Do operators A and Hamiltonian share a set of eigenfunctions if they commute?

[dyn]

If time evolution of a general ket is given by | Ψ > = e^-iHt/ħ | Ψ (0) > where H is the Hamiltonian. If i have a eigenbasis consisting of 2 bases |a> and |b> of a general Hermitian operator A and i write e^{-iHt/ ħ} |a> = e^{-iE_at/ ħ} |a> and e^-iHt/ħ |b> = e^{-iE_bt/ ħ} |b> ; does this mean that operator A and the Hamiltonian share a set of eigenfunctions ? ie they commute ?

And how would the time evolution of a ket be written if its operator did not commute with the Hamiltonian ?

 

[blue_leaf77]

If $E_a \neq E_b$ then $A$ and $H$ share the same eigenvectors. If on the other hand $E_a = E_b$, any linear combination of $|a\rangle$ and $|b\rangle$ is an eigenvector of $H$ but obviously they cannot be an eigenvector of $A$ as well since $a\neq b$.

And how would the time evolution of a ket be written if its operator did not commute with the Hamiltonian ?

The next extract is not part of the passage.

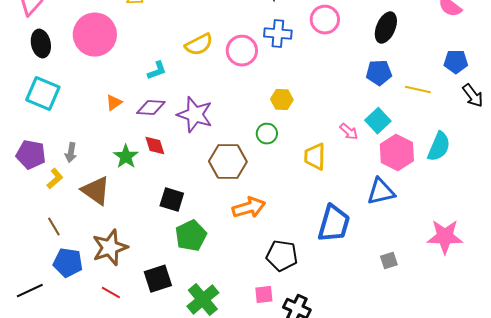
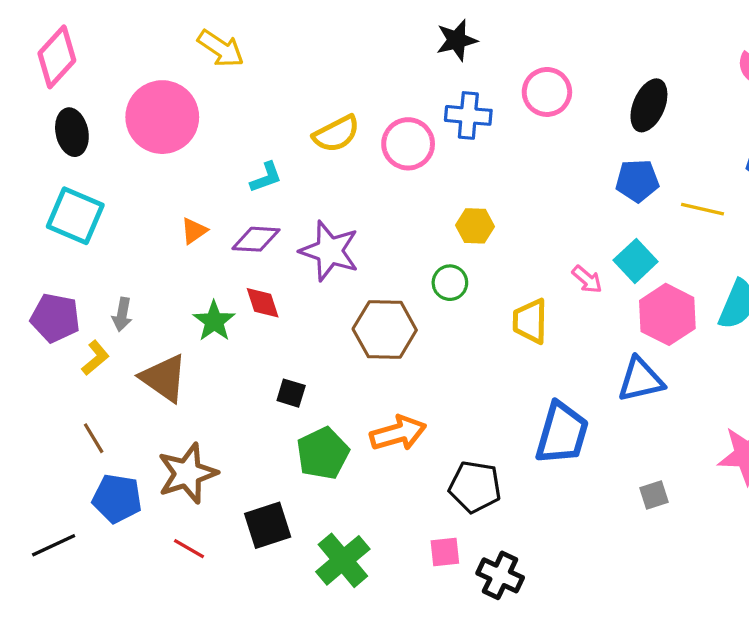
black square: (172, 200) -> (291, 393), size x0.7
orange arrow: (249, 208) -> (398, 433), moved

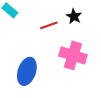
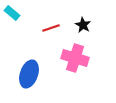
black star: (74, 16) -> (83, 25), moved

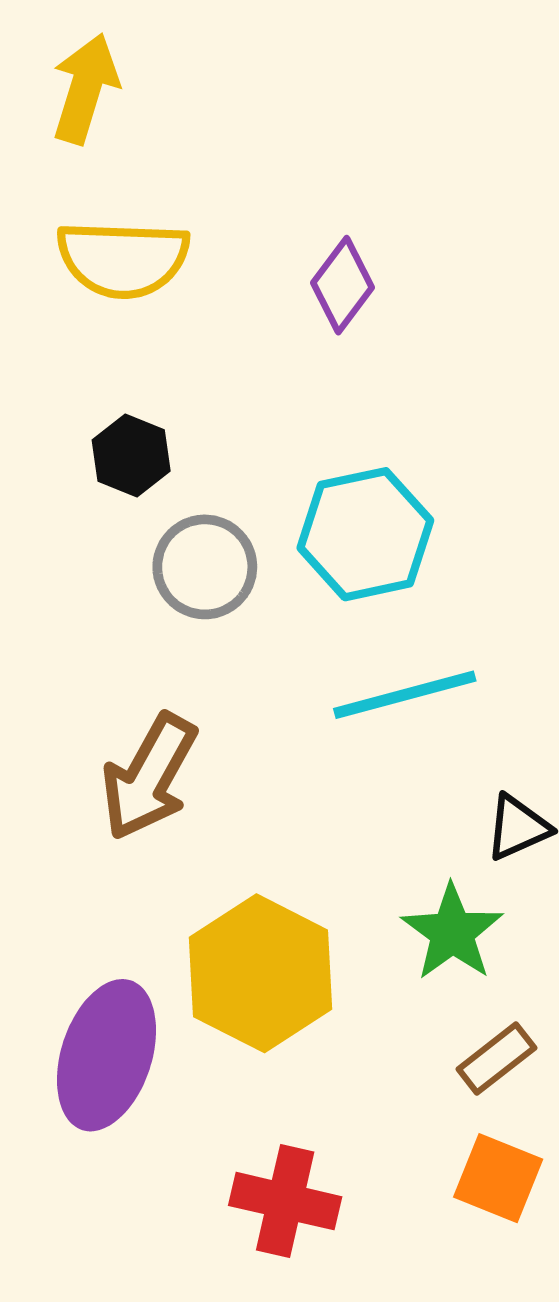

Expand the eigenvector of $A$ into the eigenvectors of $H$.

 

[dyn]

If A is a general operator and E_a ≠ E_b then why do A and H share the same eigenvectors ?

 

[blue_leaf77]

If $[A,H]=0$ and the spectrum of $H$ is non-degenerate, then for any pair of eigenvectors $|a\rangle$ and $|b\rangle$ of $H$
$$
\langle a|[A,H]|b\rangle = 0 \\
(E_a-E_b) \langle a|A|b\rangle = 0
$$
This means when $|a\rangle \neq |b\rangle$ thus $E_a -E_b \neq 0$, the scalar $\langle a|A|b\rangle = 0$. That is, the matrix of $A$ is diagonal with respect to the basis of the eigenstates of $H$ and the two operators have the same set of eigenvectors.